What is required
Every record below is to be copied exactly, with its images omitted.
═══ Provided records
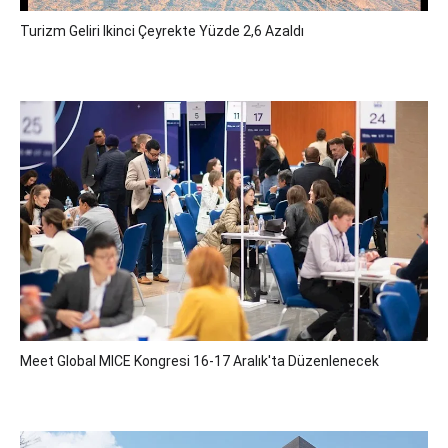
Turizm Geliri Ikinci Çeyrekte Yüzde 2,6 Azaldı
Meet Global MICE Kongresi 16-17 Aralık'ta Düzenlenecek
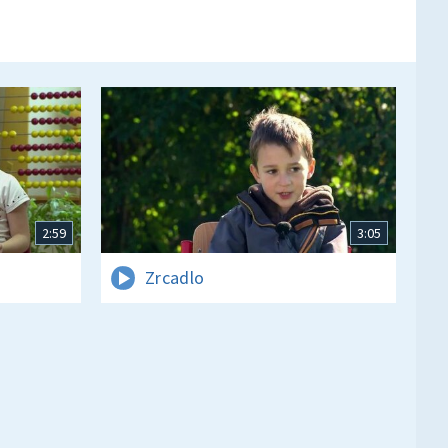
2:59
3:05
Zrcadlo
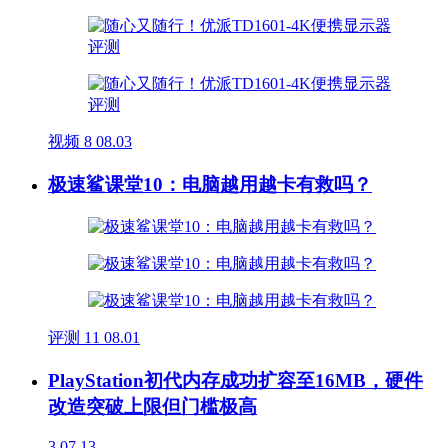
视频
8
08.03
极速鲨课堂10：电脑越用越卡有救吗？
评测
11
08.01
PlayStation初代内存成功扩容至16MB，硬件
改造突破上限但门槛极高
3
07.13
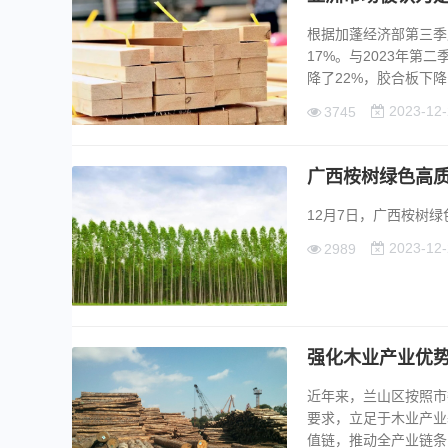
根据加蓬经济部第三季
17%。与2023年第
降了22%，胶合板下降了8
2023-12-
3745
广西桉树绿色高
12月7日，广西桉树绿
2023-12-
2989
强化木业产业优
近年来，兰山区按照市
要求，立足于木业产业
值链，推动全产业链条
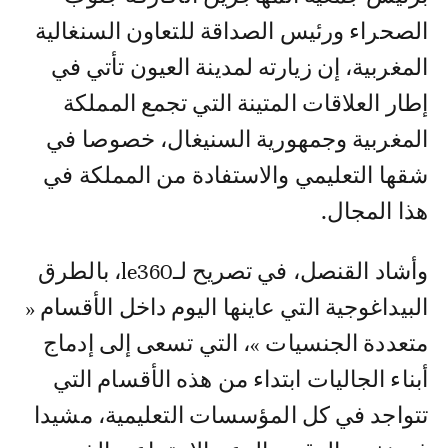
الصحراء ورئيس الصداقة للتعاون السنغالية
المغربية، إن زيارته لمدينة العيون تأتي في
إطار العلاقات المتينة التي تجمع المملكة
المغربية وجمهورية السنيغال، خصوصا في
شقها التعليمي والاستفادة من المملكة في
هذا المجال.
وأشاد القنصل، في تصريح لـle360، بالطرق
البيداغوجية التي عاينها اليوم داخل الأقسام «
متعددة الجنسيات »، التي تسعى إلى إدماج
أبناء الجاليات ابتداء من هذه الأقسام التي
تتواجد في كل المؤسسات التعليمية، مشيدا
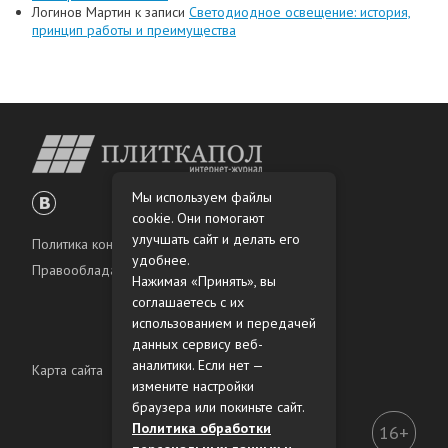
Логинов Мартин
к записи
Светодиодное освещение: история,
принцип работы и преимущества
Мы используем файлы
cookie. Они помогают
улучшать сайт и делать его
Политика конфиденциальности
удобнее.
Правообладателям
Нажимая «Принять», вы
соглашаетесь с их
использованием и передачей
данных сервису веб-
аналитики. Если нет —
Карта сайта
измените настройки
браузера или покиньте сайт.
Политика обработки
16+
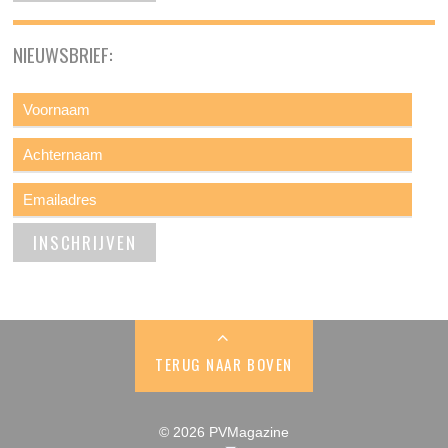
NIEUWSBRIEF:
TERUG NAAR BOVEN
© 2026 PVMagazine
══════
Final answer
Turizm Geliri Ikinci Çeyrekte Yüzde 2,6 Azaldı
Meet Global MICE Kongresi 16-17 Aralık'ta Düzenlenecek
2:59
3:05
Zrcadlo
视频
8
08.03
极速鲨课堂10：电脑越用越卡有救吗？
评测
11
08.01
PlayStation初代内存成功扩容至16MB，硬件
改造突破上限但门槛极高
3
07.13
根据加蓬经济部第三季
17%。与2023年第
降了22%，胶合板下降了8
2023-12-
3745
广西桉树绿色高
12月7日，广西桉树绿
2023-12-
2989
强化木业产业优
近年来，兰山区按照市
要求，立足于木业产业
值链，推动全产业链条
الصحراء ورئيس الصداقة للتعاون السنغالية
المغربية، إن زيارته لمدينة العيون تأتي في
إطار العلاقات المتينة التي تجمع المملكة
المغربية وجمهورية السنيغال، خصوصا في
شقها التعليمي والاستفادة من المملكة في
هذا المجال.
وأشاد القنصل، في تصريح لـle360، بالطرق
البيداغوجية التي عاينها اليوم داخل الأقسام «
متعددة الجنسيات »، التي تسعى إلى إدماج
أبناء الجاليات ابتداء من هذه الأقسام التي
تتواجد في كل المؤسسات التعليمية، مشيدا
Логинов Мартин
к записи
Светодиодное освещение: история,
принцип работы и преимущества
Мы используем файлы
cookie. Они помогают
улучшать сайт и делать его
Политика конфиденциальности
удобнее.
Правообладателям
Нажимая «Принять», вы
соглашаетесь с их
использованием и передачей
данных сервису веб-
аналитики. Если нет —
Карта сайта
измените настройки
браузера или покиньте сайт.
Политика обработки
16+
NIEUWSBRIEF:
TERUG NAAR BOVEN
© 2026 PVMagazine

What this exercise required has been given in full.